Source information Start Marker

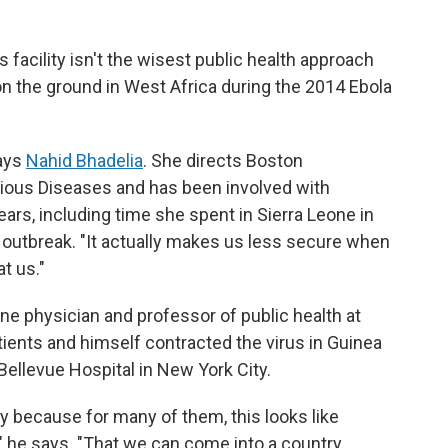
 facility isn't the wisest public health approach
on the ground in West Africa during the 2014 Ebola
says
Nahid Bhadelia
. She directs Boston
tious Diseases and has been involved with
ars, including time she spent in Sierra Leone in
 outbreak. "It actually makes us less secure when
at us."
e physician and professor of public health at
ients and himself contracted the virus in Guinea
Bellevue Hospital in New York City.
ry because for many of them, this looks like
," he says. "That we can come into a country,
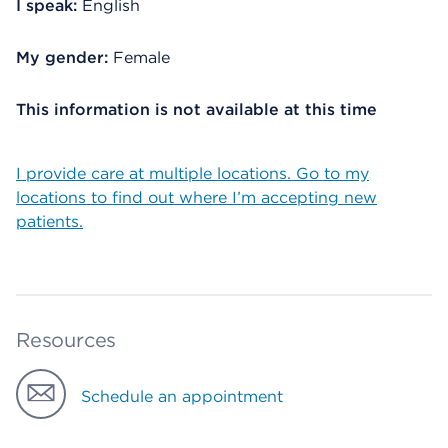
I speak:
English
My gender:
Female
This information is not available at this time
I provide care at multiple locations. Go to my
locations to find out where I’m accepting new
patients.
Resources
Schedule an appointment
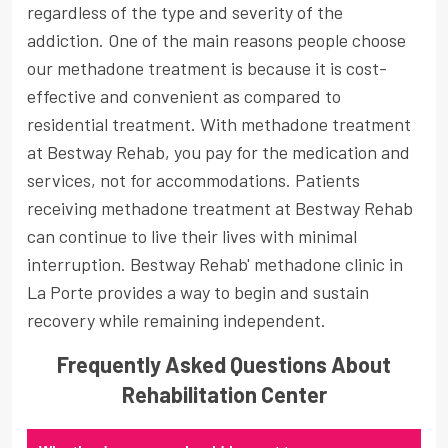
regardless of the type and severity of the
addiction. One of the main reasons people choose
our methadone treatment is because it is cost-
effective and convenient as compared to
residential treatment. With methadone treatment
at Bestway Rehab, you pay for the medication and
services, not for accommodations. Patients
receiving methadone treatment at Bestway Rehab
can continue to live their lives with minimal
interruption. Bestway Rehab' methadone clinic in
La Porte provides a way to begin and sustain
recovery while remaining independent.
Frequently Asked Questions About
Rehabilitation Center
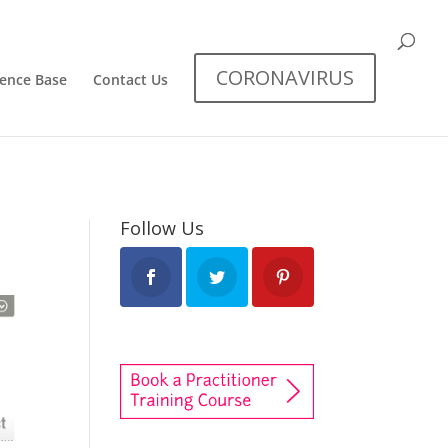
CORONAVIRUS
dence Base
Contact Us
Follow Us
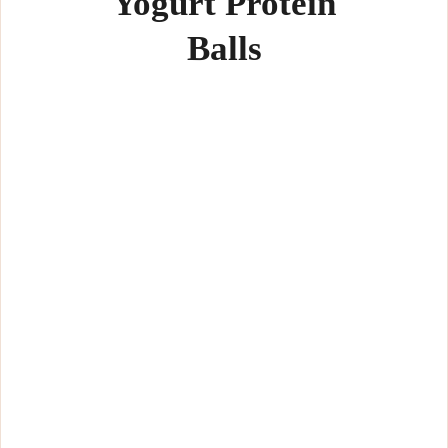
Yogurt Protein
Balls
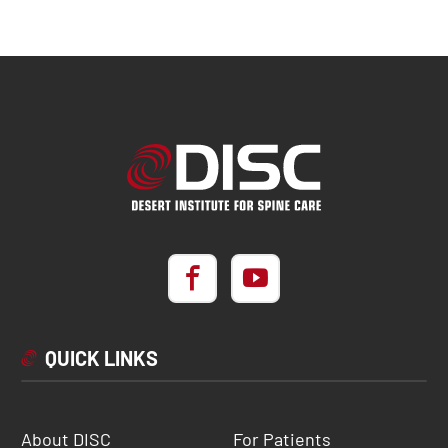
QUICK LINKS
About DISC
For Patients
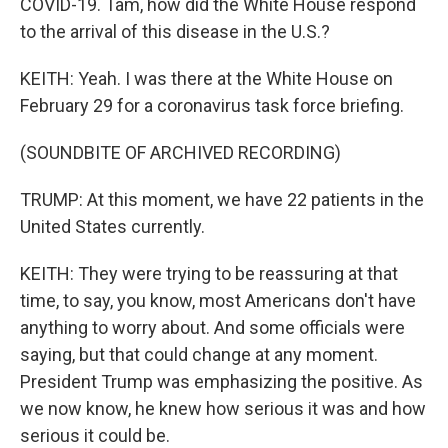
COVID-19. Tam, how did the White House respond
to the arrival of this disease in the U.S.?
KEITH: Yeah. I was there at the White House on
February 29 for a coronavirus task force briefing.
(SOUNDBITE OF ARCHIVED RECORDING)
TRUMP: At this moment, we have 22 patients in the
United States currently.
KEITH: They were trying to be reassuring at that
time, to say, you know, most Americans don't have
anything to worry about. And some officials were
saying, but that could change at any moment.
President Trump was emphasizing the positive. As
we now know, he knew how serious it was and how
serious it could be.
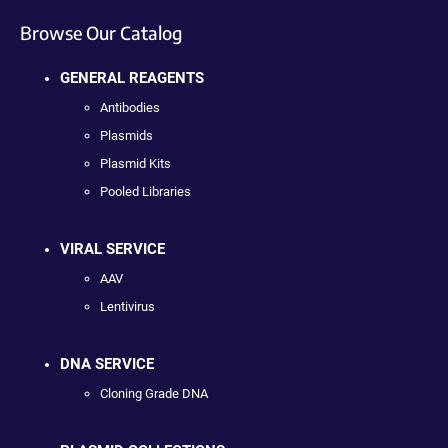
Browse Our Catalog
GENERAL REAGENTS
Antibodies
Plasmids
Plasmid Kits
Pooled Libraries
VIRAL SERVICE
AAV
Lentivirus
DNA SERVICE
Cloning Grade DNA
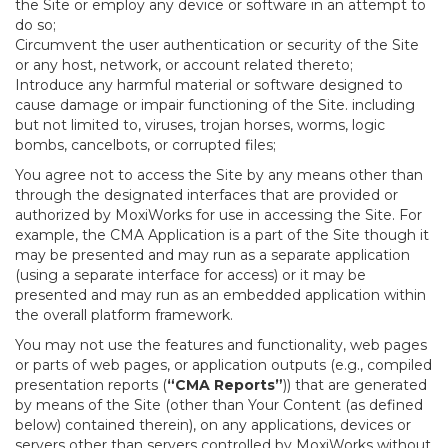
the Site or employ any device or software in an attempt to
do so;
Circumvent the user authentication or security of the Site
or any host, network, or account related thereto;
Introduce any harmful material or software designed to
cause damage or impair functioning of the Site. including
but not limited to, viruses, trojan horses, worms, logic
bombs, cancelbots, or corrupted files;
You agree not to access the Site by any means other than
through the designated interfaces that are provided or
authorized by MoxiWorks for use in accessing the Site. For
example, the CMA Application is a part of the Site though it
may be presented and may run as a separate application
(using a separate interface for access) or it may be
presented and may run as an embedded application within
the overall platform framework.
You may not use the features and functionality, web pages
or parts of web pages, or application outputs (e.g., compiled
presentation reports (
“CMA Reports”
)) that are generated
by means of the Site (other than Your Content (as defined
below) contained therein), on any applications, devices or
servers other than servers controlled by MoxiWorks without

Source information End Marker

> _What is being asked_
Leaving the pictures out, output all of the listing exactly.

> _Response below_
 facility isn't the wisest public health approach
on the ground in West Africa during the 2014 Ebola
says
Nahid Bhadelia
. She directs Boston
tious Diseases and has been involved with
ars, including time she spent in Sierra Leone in
 outbreak. "It actually makes us less secure when
at us."
e physician and professor of public health at
ients and himself contracted the virus in Guinea
Bellevue Hospital in New York City.
ry because for many of them, this looks like
," he says. "That we can come into a country,
I speak:
English
My gender:
Female
This information is not available at this time
I provide care at multiple locations. Go to my
locations to find out where I’m accepting new
patients.
Resources
Schedule an appointment
regardless of the type and severity of the
addiction. One of the main reasons people choose
our methadone treatment is because it is cost-
effective and convenient as compared to
residential treatment. With methadone treatment
at Bestway Rehab, you pay for the medication and
services, not for accommodations. Patients
receiving methadone treatment at Bestway Rehab
can continue to live their lives with minimal
interruption. Bestway Rehab' methadone clinic in
La Porte provides a way to begin and sustain
recovery while remaining independent.
Frequently Asked Questions About
Rehabilitation Center
CORONAVIRUS
dence Base
Contact Us
Follow Us
Yogurt Protein
Balls
QUICK LINKS
About DISC
For Patients
COVID-19. Tam, how did the White House respond
to the arrival of this disease in the U.S.?
KEITH: Yeah. I was there at the White House on
February 29 for a coronavirus task force briefing.
(SOUNDBITE OF ARCHIVED RECORDING)
TRUMP: At this moment, we have 22 patients in the
United States currently.
KEITH: They were trying to be reassuring at that
time, to say, you know, most Americans don't have
anything to worry about. And some officials were
saying, but that could change at any moment.
President Trump was emphasizing the positive. As
we now know, he knew how serious it was and how
serious it could be.
Browse Our Catalog
GENERAL REAGENTS
Antibodies
Plasmids
Plasmid Kits
Pooled Libraries
VIRAL SERVICE
AAV
Lentivirus
DNA SERVICE
Cloning Grade DNA
the Site or employ any device or software in an attempt to
do so;
Circumvent the user authentication or security of the Site
or any host, network, or account related thereto;
Introduce any harmful material or software designed to
cause damage or impair functioning of the Site. including
but not limited to, viruses, trojan horses, worms, logic
bombs, cancelbots, or corrupted files;
You agree not to access the Site by any means other than
through the designated interfaces that are provided or
authorized by MoxiWorks for use in accessing the Site. For
example, the CMA Application is a part of the Site though it
may be presented and may run as a separate application
(using a separate interface for access) or it may be
presented and may run as an embedded application within
the overall platform framework.
You may not use the features and functionality, web pages
or parts of web pages, or application outputs (e.g., compiled
presentation reports (
“CMA Reports”
)) that are generated
by means of the Site (other than Your Content (as defined
below) contained therein), on any applications, devices or
servers other than servers controlled by MoxiWorks without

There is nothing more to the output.